#### [What you have to do]
Print every one of the rows below verbatim, omitting the pictures.
* BEGIN *
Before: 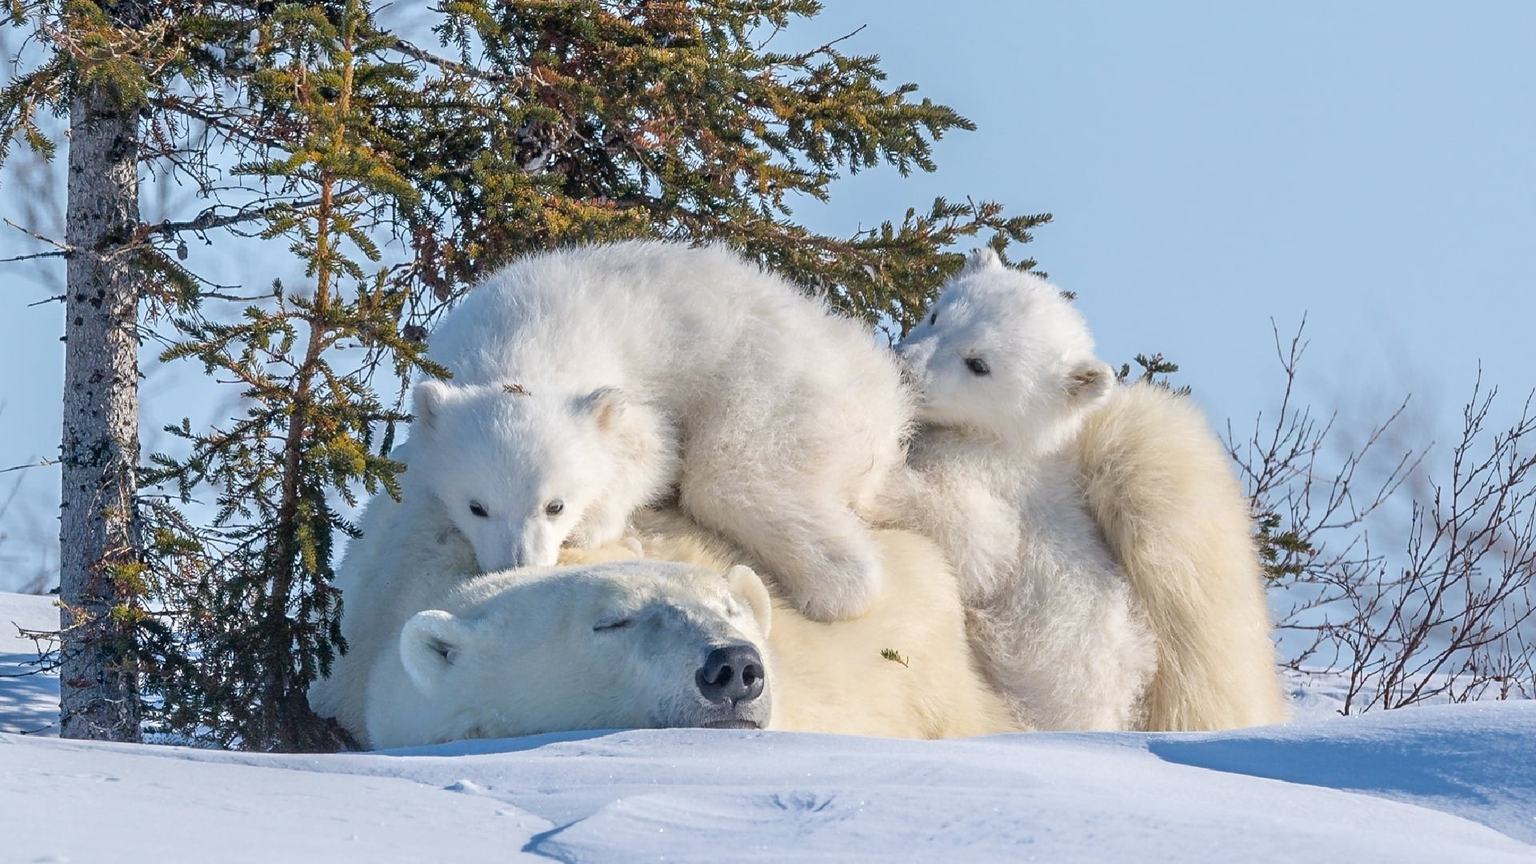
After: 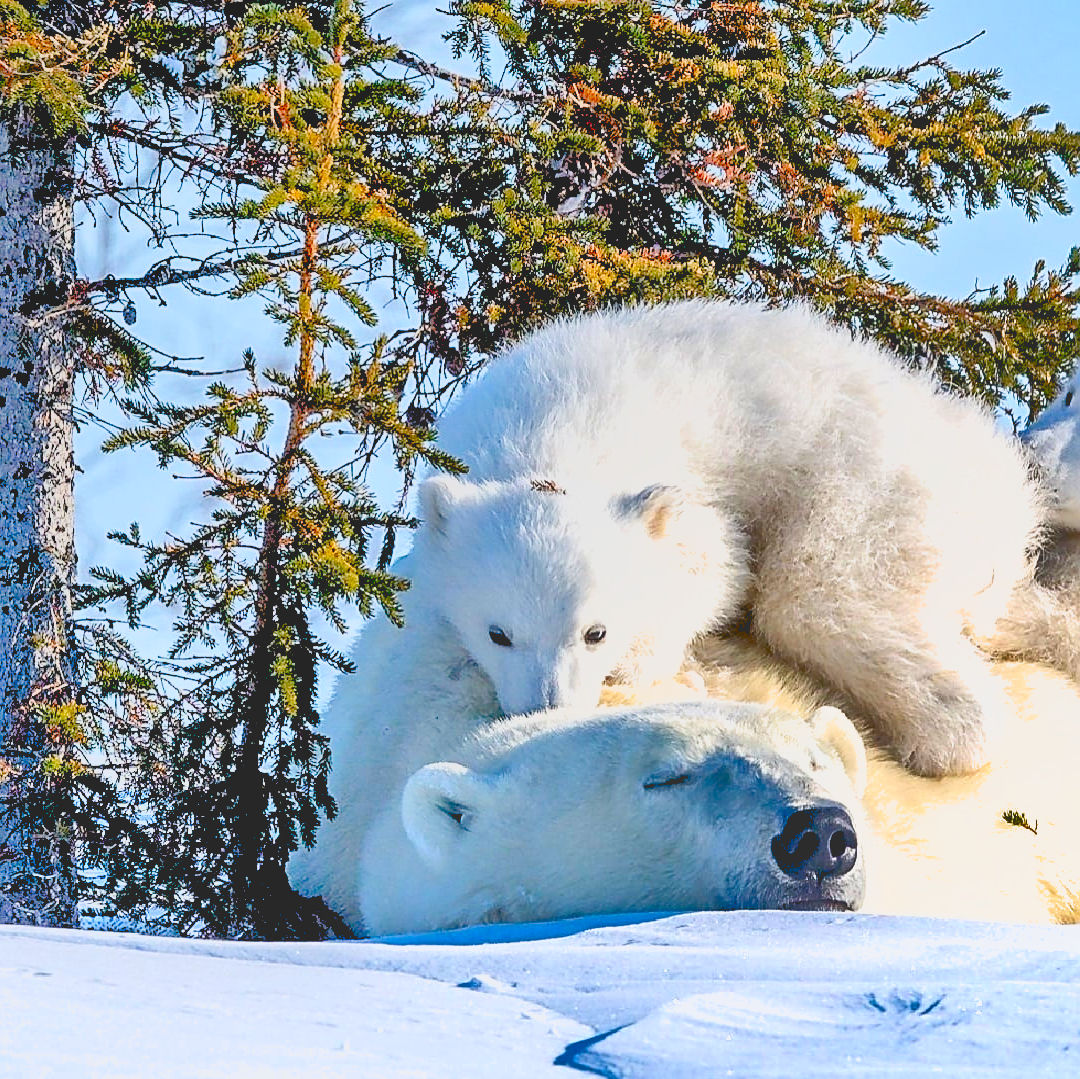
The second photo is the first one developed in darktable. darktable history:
crop: left 5.114%, right 38.589%
rgb levels: preserve colors max RGB
exposure: black level correction 0.04, exposure 0.5 EV, compensate highlight preservation false
levels: levels [0.072, 0.414, 0.976]
sharpen: on, module defaults
local contrast: detail 70%
shadows and highlights: radius 108.52, shadows 44.07, highlights -67.8, low approximation 0.01, soften with gaussian
tone equalizer: on, module defaults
* END *
#### [The completed task]
Before: 
After: 
The second photo is the first one developed in darktable. darktable history:
crop: left 5.114%, right 38.589%
rgb levels: preserve colors max RGB
exposure: black level correction 0.04, exposure 0.5 EV, compensate highlight preservation false
levels: levels [0.072, 0.414, 0.976]
sharpen: on, module defaults
local contrast: detail 70%
shadows and highlights: radius 108.52, shadows 44.07, highlights -67.8, low approximation 0.01, soften with gaussian
tone equalizer: on, module defaults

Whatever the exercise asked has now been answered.